Les démocraties représentatives en vigueur dans les pays européens subissent actuellement une véritable crise. Selon Olivier Meuwly, le lien entre la société et l’Etat se fragilise, soit parce qu’une partie de la population ne se sent pas représentée ou parce que le système génère un Etat technocratique: «Il y a un problème d’équilibre entre le peuple et le pouvoir qui met en danger la relation de confiance.» L’historien note que le rapport des Suisses avec leur gouvernement est nettement moins mauvais: «Les fameuses piqûres de rappel que sont les référendums et les initiatives y sont pour beaucoup. Elles donnent au peuple un moyen d’intervention avec une décision à la fin: c’est oui ou c’est non!»

Affronter les sujets

Olivier Meuwly est convaincu qu’une des fonctions de la démocratie directe est de servir de soupape de sécurité face aux idées de toutes sortes: «Contrairement à ce que disent certains médias étrangers, la démocratie directe n’est pas un facteur de populisme, mais de canalisation du populisme.» Le système suisse avec ses procédures permet de débattre de n’importe quel sujet : «Dans d’autres pays, on peut toujours glisser le sujet sous le tapis, et faire en sorte qu’il n’existe pas… en Suisse non!» L’historien cite pour exemple l’initiative pour l’interdiction de la construction de minaret de 2009: «Personne ne voulait se saisir du sujet qui était plus que périlleux. Il a été mis sur la table, discuté et soumis au vote du peuple.» Même si le contenu de l’initiative, qui a été acceptée par 57,5 % de la population, reste encore aujourd’hui discutable et peut être assimilée à une politique nationale conservatrice, les Suisses ont pris le taureau par les cornes. «Cela fait maintenant plus de trente ans que la Confédération se confronte avec ces idées et réussit d’une certaine manière à les ‹absorber›. En France, à force de vouloir cacher le problème, il risque de revenir en force. Marine Le Pen et son parti n’ont jamais été aussi proches du pouvoir. Une fois le Parlement acquis, c’est fichu, il n’y a plus aucune barrière», analyse l’historien.

Un modèle idéal?

Bien qu’étant un fervent défenseur de la démocratie directe, Olivier Meuwly est conscient que le système suisse n’est pas à l’abri de certaines dérives: «Je pense que le système suisse garantit la démocratie, mais qu’il y a toujours des failles et des dangers.» Il juge qu’il est important de cultiver la culture de la démocratie directe et de sensibiliser les citoyens à son usage, à son histoire et de les informer, de la manière la plus objective possible, sur les objets soumis au vote: «Le pire ennemi de la démocratie directe, c’est l’ignorance!»
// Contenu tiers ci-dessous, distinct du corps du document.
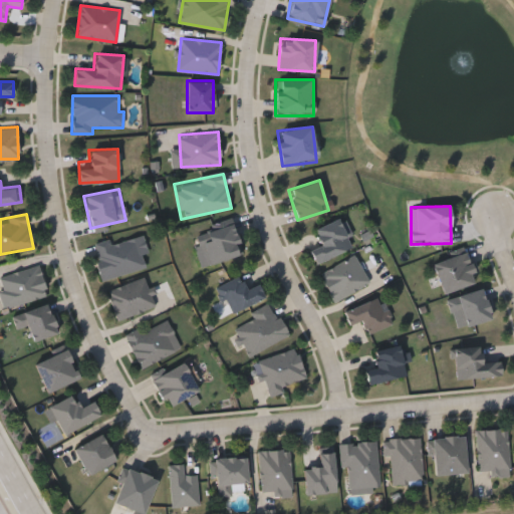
[(354,249),(314,263),(308,246),(316,243),(312,229),(343,218),(354,249)]
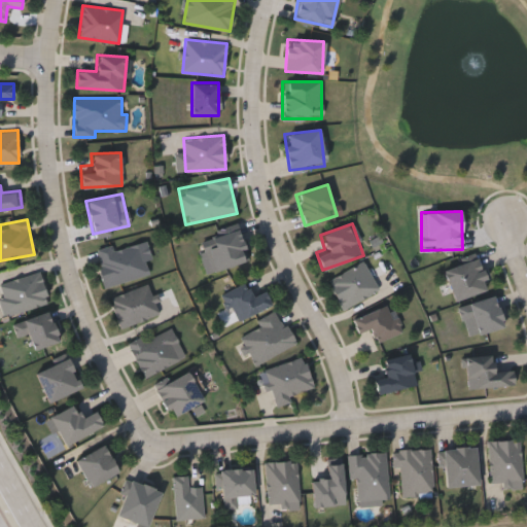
[(249,260),(207,274),(196,241),(239,226),(249,260)]
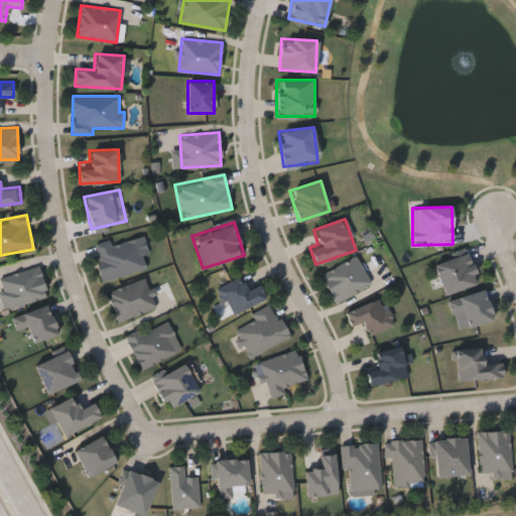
[(94,247),(136,236),(145,268),(103,280),(94,247)]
Une canalisation du populisme

Pour lui, il est également très important que les cantons et les communes puissent garder une grande marge de manoeuvre dans des domaines tels que la santé, l’éducation ou les questions d’intégration: «Le fédéralisme est très lié à la démocratie directe, il ne faut surtout pas tenter de dissocier les deux. Je déplore les tendances à la centralisation qui s’accélèrent.» Pour lui, la fameuse formule magique, qui règle de manière tacite la répartition des sièges au Conseil fédéral, est aussi un élément clé du fonctionnement politique suisse. Si elle était remise en question de manière radicale, elle pourrait avoir des conséquences graves sur le fonctionnement des institutions.

Olivier Meuwly

Fédéralisme et démocratie directe

Dans un ouvrage paru l’année dernière, Olivier Meuwly retrace le lien des Helvètes à leur système politique. Il revient notamment sur le mythe de la Landsgemeinde, souvent brandi comme la Genèse de la démocratie directe: « Bien que la situation politique ne fût pas du tout pareille à l’époque elle a servi d’idéal à plusieurs théoriciens du XIXe siècle». L’apprentissage du fonctionnement politique que nous connaissons aujourd’hui commence dès le XVIe siècle. Elle se rapprochera de sa forme actuelle à la suite de la guerre civile du Sonderbund qui opposait cantons catholiques et protestants en 1847. «On a tendance à croire que la démocratie directe est née dans les cantons protestants du plateau suisse protestant, mais ce n’est pas si simple», analyse l’historien. Pour lui, sa création réside avant tout dans la volonté de réinstaurer un dialogue au sein d’une Confédération notoirement divisée: «Dans les années 1870, c’est la majorité protestante qui a donné les outils à la minorité catholique de remettre les choses en question. C’est donc le pouvoir qui a donné les moyens à l’opposition de s’exprimer.»